* Provided passage
Trump defended his decision Saturday to order the troop withdrawal, tweeting, “Now ISIS is largely defeated and other local countries, including Turkey, should be able to easily take care of whatever remains. We’re coming home!”
The withdrawal decision will fulfill Trump’s goal of bringing troops home from Syria, but military leaders have pushed back for months, arguing that the IS group remains a threat and could regroup in Syria’s long-running civil war. U.S. policy has been to keep troops in place until the extremists are eradicated.
Among officials’ key concerns is that a U.S. pullout will leave U.S.-backed Syrian Democratic Forces vulnerable to attacks by Turkey, the Syrian government and remaining IS fighters. The SDF, a Kurdish-led force, is America’s only military partner in Syria
A second official said McGurk on Friday was pushing for the U.S. to allow the SDF to reach out to troops allied with Syrian President Bashar Assad’s government for protection. McGurk argued that America had a moral obligation to help prevent the allied fighters from being slaughtered by Turkey, which considers the SDF an enemy.
McGurk said at a State Department briefing on Dec. 11 that “it would be reckless if we were just to say, ‘Well, the physical caliphate is defeated, so we can just leave now.’ I think anyone who’s looked at a conflict like this would agree with that.”
A week before that, Gen. Joseph Dunford, chairman of the Joint Chiefs of Staff, said the U.S. had a long way to go in training local Syrian forces to prevent a resurgence of IS and stabilize Syria. He said it would take 35,000 to 40,000 local troops in northeastern Syria to maintain security over the long term, but only about 20 percent of that number had been trained.

* Written request
Copy the Syria troop withdrawal passage from "McGurk said at" up to and including "had been trained.", changing "reckless" to "unwise".

* Supplied information
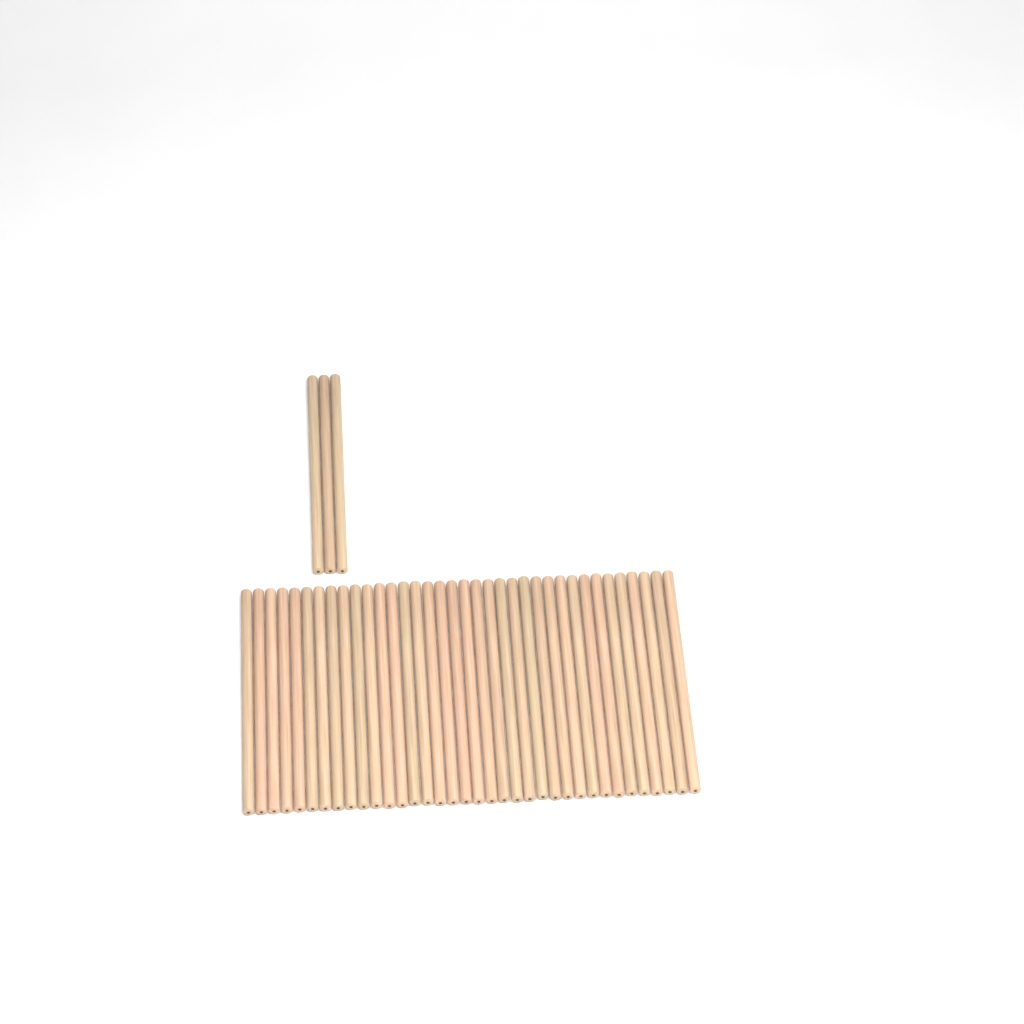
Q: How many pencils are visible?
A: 39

* The completed task
McGurk said at a State Department briefing on Dec. 11 that “it would be unwise if we were just to say, ‘Well, the physical caliphate is defeated, so we can just leave now.’ I think anyone who’s looked at a conflict like this would agree with that.”
A week before that, Gen. Joseph Dunford, chairman of the Joint Chiefs of Staff, said the U.S. had a long way to go in training local Syrian forces to prevent a resurgence of IS and stabilize Syria. He said it would take 35,000 to 40,000 local troops in northeastern Syria to maintain security over the long term, but only about 20 percent of that number had been trained.